792-number-of-matching-subsequences

Try it on leetcode

Description

Given a string s and an array of strings words, return the number of words[i] that is a subsequence of s.

A subsequence of a string is a new string generated from the original string with some characters (can be none) deleted without changing the relative order of the remaining characters.
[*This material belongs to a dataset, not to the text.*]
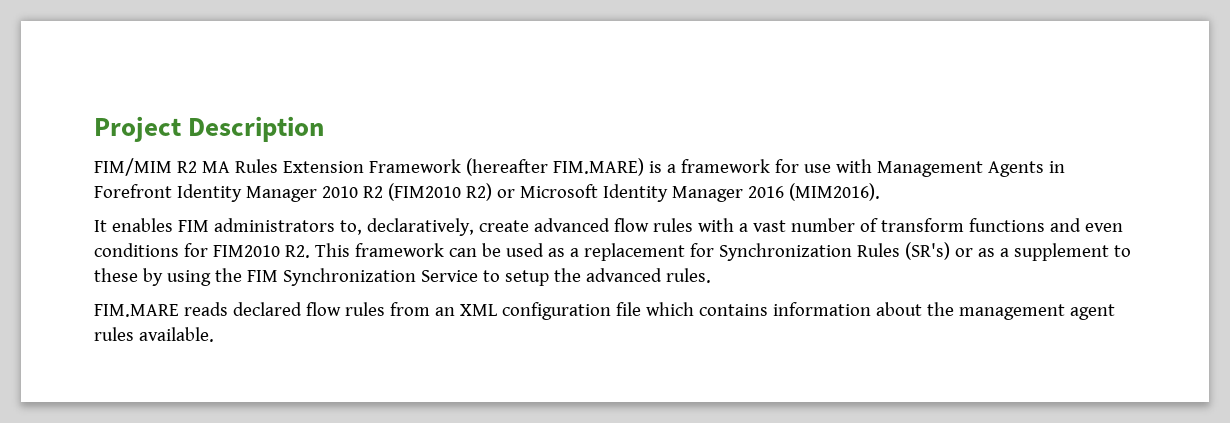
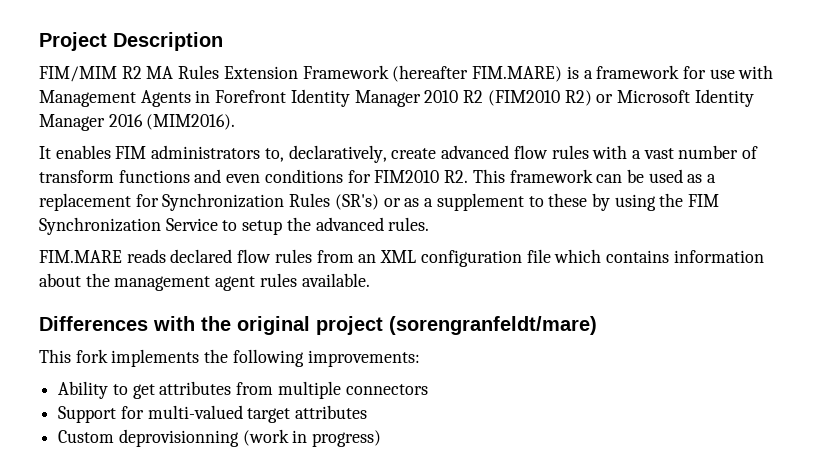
(214, 334) none -> [39,316,597,335] [39,349,420,367] [58,381,428,399] [58,405,368,423] [58,429,382,447] // Differences with the original project (sorengranfeldt/mare) // This fork implements the following improvements: // Ability to get attributes from multiple connectors // Support for multi-valued target attributes // Custom deprovisionning (work in progress)

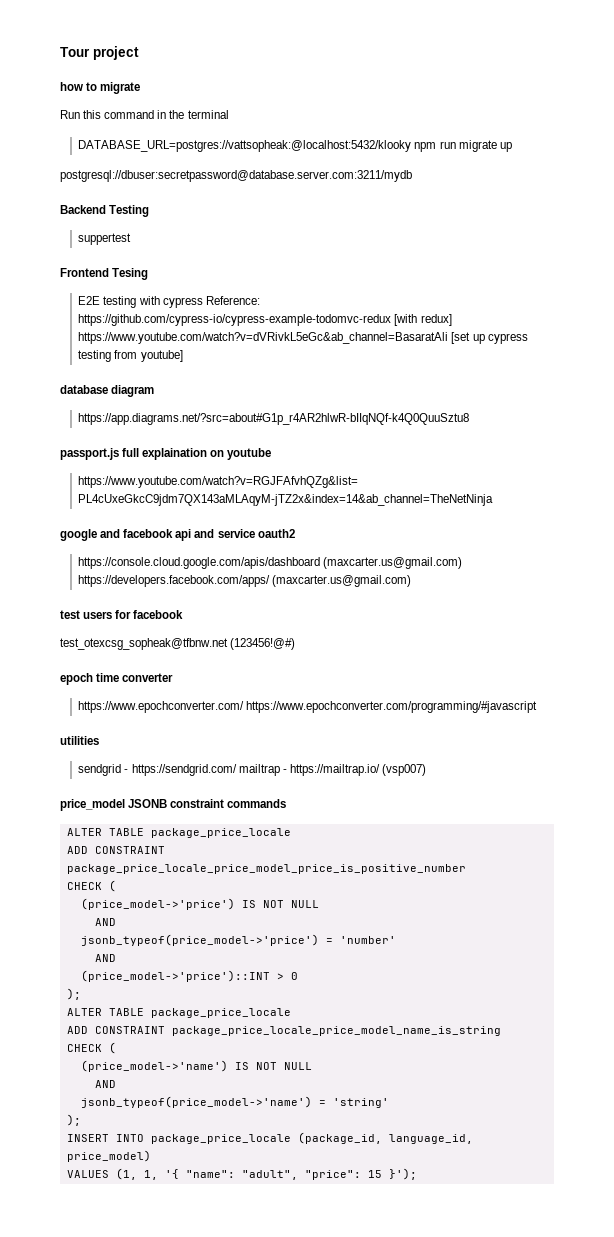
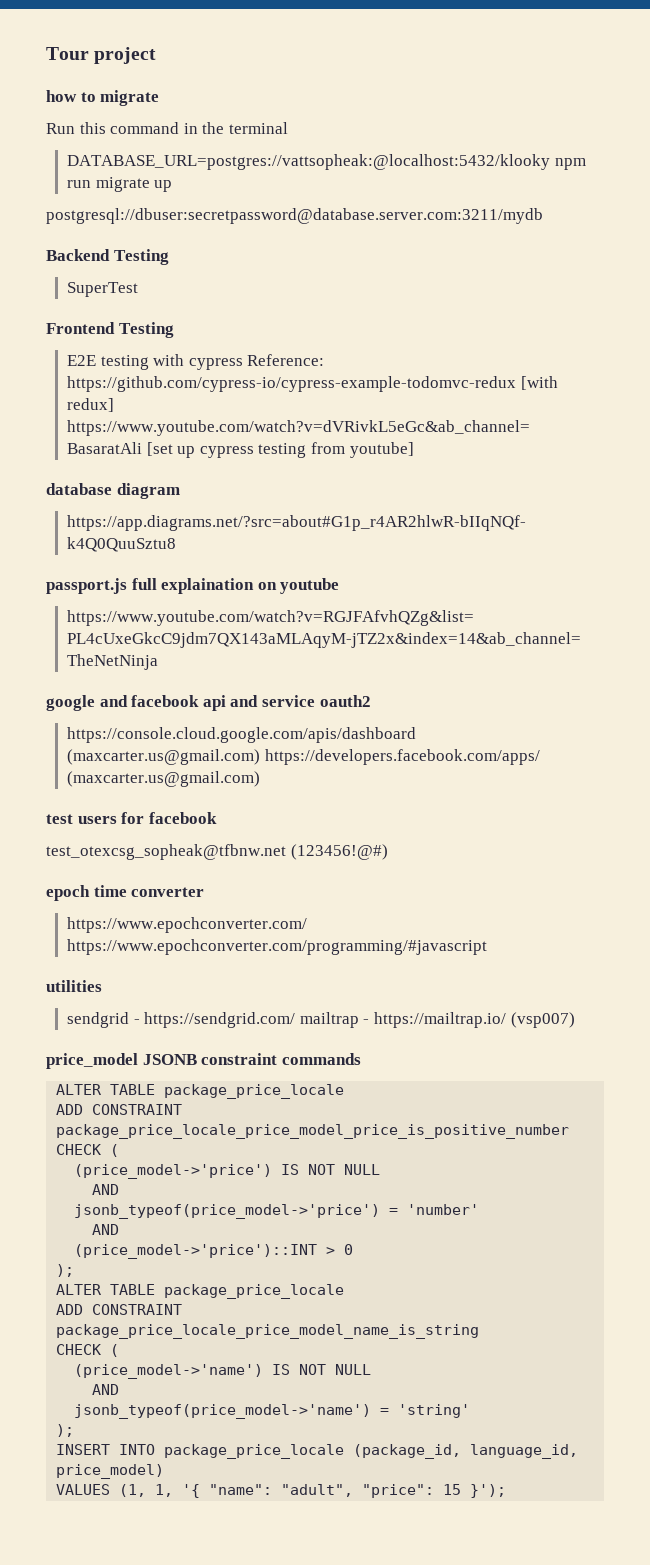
[78,233,132,245] suppertest -> [67,282,139,297] SuperTest
[112,268,149,280] Tesing -> [118,322,174,338] Testing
• For example, "ace" is a subsequence of "abcde".

 

Example 1:

Input: s = "abcde", words = ["a","bb","acd","ace"]
Output: 3
Explanation: There are three strings in words that are a subsequence of s: "a", "acd", "ace".

Example 2:

Input: s = "dsahjpjauf", words = ["ahjpjau","ja","ahbwzgqnuk","tnmlanowax"]
Output: 2

 

Constraints:

• 1 <= s.length <= 5 * 104
• 1 <= words.length <= 5000
• 1 <= words[i].length <= 50
• s and words[i] consist of only lowercase English letters.

Solution(Python)

class Solution:
    def numMatchingSubseq(self, s: str, words: List[str]) -> int:
        return self.optimal(s, words)

    # Time Complexity: O(n*m)
    # space complexity: O(1)
    def naive(self, s: str, words: List[str]) -> int:
        cnt = 0

        def issubsequence(s, word):
            i = 0
            if len(word) > len(s):
                return False
            for c in s:
                if i < len(word) and word[i] == c:
                    i += 1
            return i == len(word)

        for word in words:
            if issubsequence(s, word):
                cnt += 1
        return cnt

    # Time Complexity: O(n*m)
    # space complexity: O(n)
    def better(self, s: str, words: List[str]) -> int:
        def issubseq(s, t):
            stack = []
            for i in t:
                stack.append(i)

            n = len(s)
            for i in range(n - 1, -1, -1):
                if not stack:
                    return True
                if stack[-1] == s[i]:
                    stack.pop()
            return stack == []

        hashmap = {}

        count = 0
        for word in words:
            if word not in hashmap:
                if issubseq(s, word):
                    count += 1
                    hashmap[word] = True
                else:
                    hashmap[word] = False
            else:
                if hashmap[word]:
                    count += 1
        return count

    # Time Complexity: O(nlogm)
    # space complexity: O(n)
    def optimal(self, s: str, words: List[str]) -> int:
        def issubseq(t):
            current_pos = -1
            stack = []
            for i in t:
                if indices[i]:
                    pos = bisect.bisect_right(indices[i], current_pos)
                    if pos == len(indices[i]):
                        return False
                    current_pos = indices[i][pos]
                else:
                    return False
            return True

        indices = defaultdict(list)
        for i, c in enumerate(s):
            indices[c].append(i)

        hashmap = {}

        count = 0
        for word in words:
            if word not in hashmap:
                if issubseq(word):
                    count += 1
                    hashmap[word] = True
                else:
                    hashmap[word] = False
            else:
                if hashmap[word]:
                    count += 1
        return count